Listed Building – Grade II*
- Official name: Llangattock Court
- Designated: 9 January 1956
- Reference no.: 1990

= Llangattock Court =

Llangattock Court, Penpergwm, Monmouthshire, Wales, is a country house of late-medieval origins. Cadw gives a date for original building of 1490-1520. In the 17th century, the house was substantially reconstructed for the Wroths. Further rebuilding took place in the early 20th century. In the later 20th century, the building fell into ruin, before a substantial reconstruction in 1985-2000. It is a Grade II* listed building.

==History==
The origin of the house is late-medieval, possibly 1490-1520. This building would have formed a traditional hall-house, with a cross passage and a solar. In the early 1600s, the building was reconstructed for the Wroth family. Further rebuilding took place in the early 20th century, with a building date of 1913 inscribed above the front door. Following dereliction in the later 20th century, a further reconstruction took place between 1985-2000. In 2013, the Court was for sale with a guide price of £850,000.

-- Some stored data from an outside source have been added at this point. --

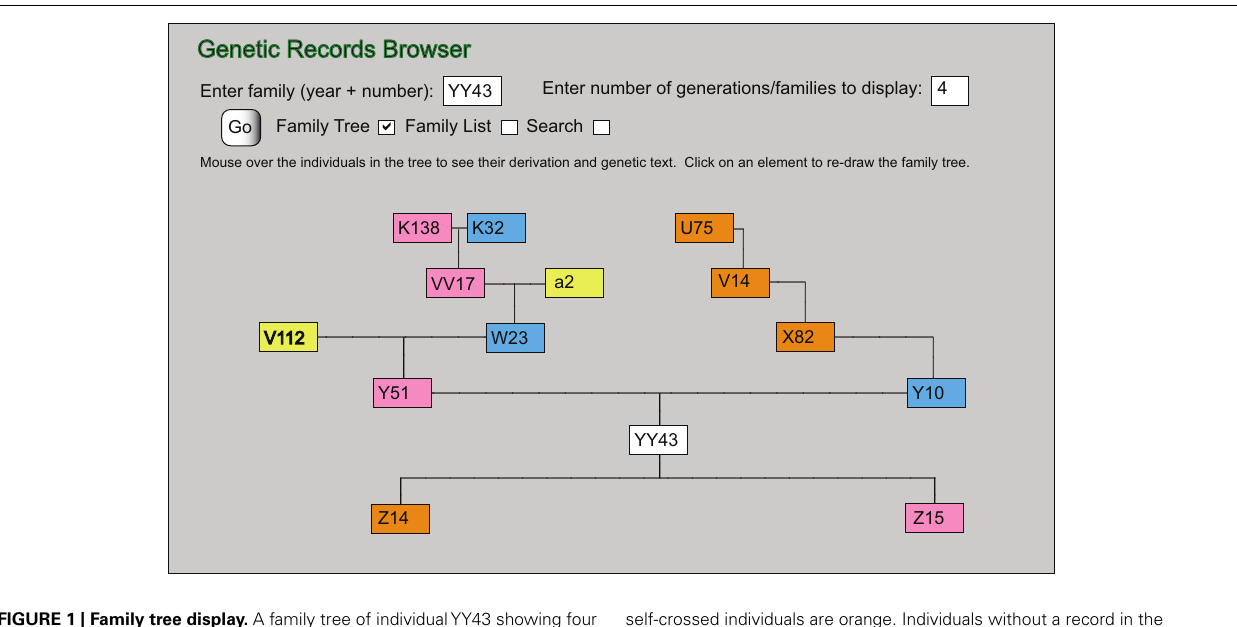
FIGURE 1 | Family tree display. A family tree of individualYY43 showing four parental generations and one child generation of two offspring. Each box represents an individual used in or resulting from a cross. Individuals used as a maternal parent are colored pink, paternal parents are colored blue, and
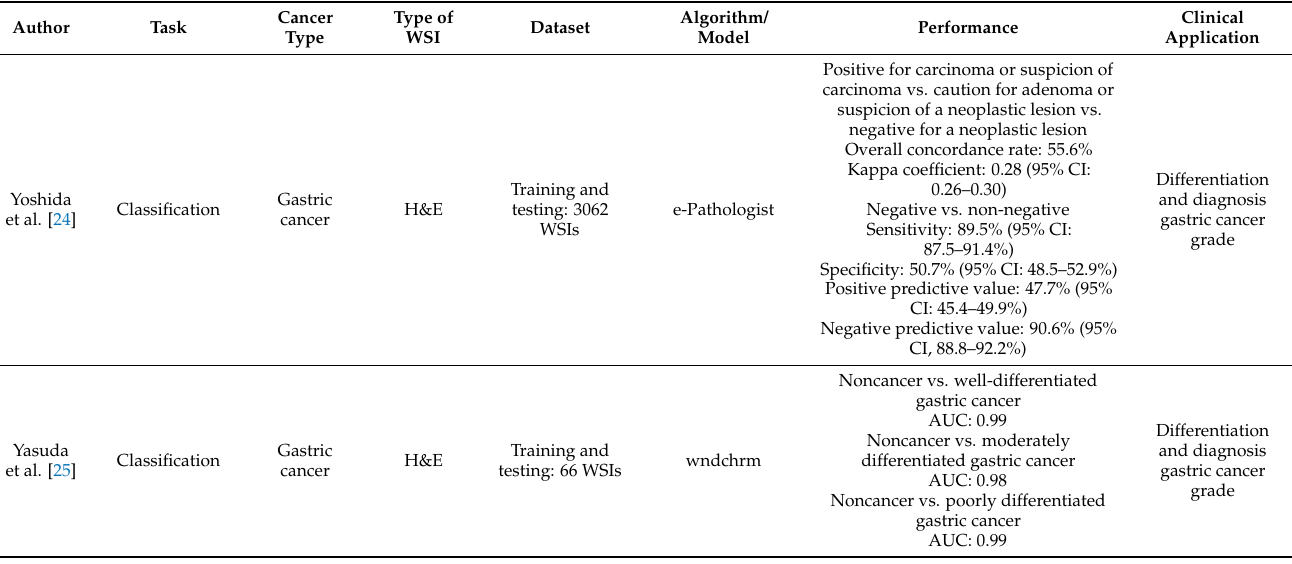
Table 1. Histopathologically related machine learning models used for clinical applications in GI can- cers. Machine learning algorithms and models are grouped according to their specific computational task and GI cancer type to compare their performance and clinical application. The sources of the datasets and sample sizes are also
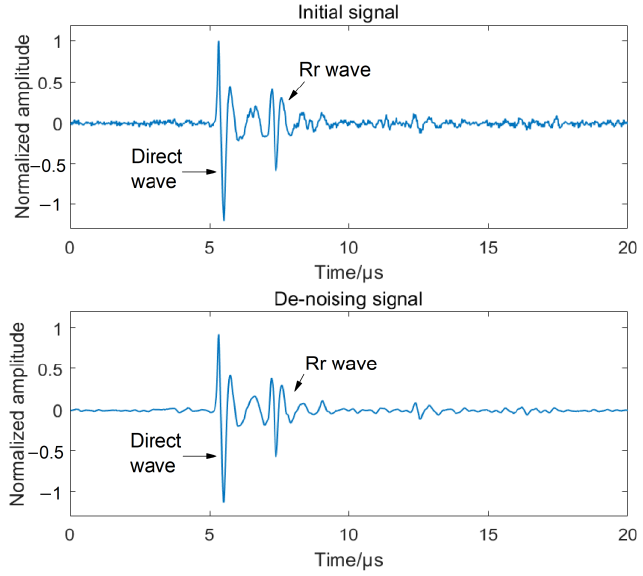
Figure 22. Initial signal and denoising signal of the Rr wave.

==Architecture and description==
The architectural historian John Newman describes the Court as "wholly unplanned". His Gwent/Monmouthshire volume in the Buildings of Wales series calls the Court, Llangattock House". The building is of stone, in an L-shaped plan. Sir Cyril Fox and Lord Raglan, in their multi-volume history, Monmouthshire Houses, record a "monumental fireplace". Cadw describes this feature as, "a very large and fine c1600 moulded stone fireplace". The Court is a Grade II* listed building.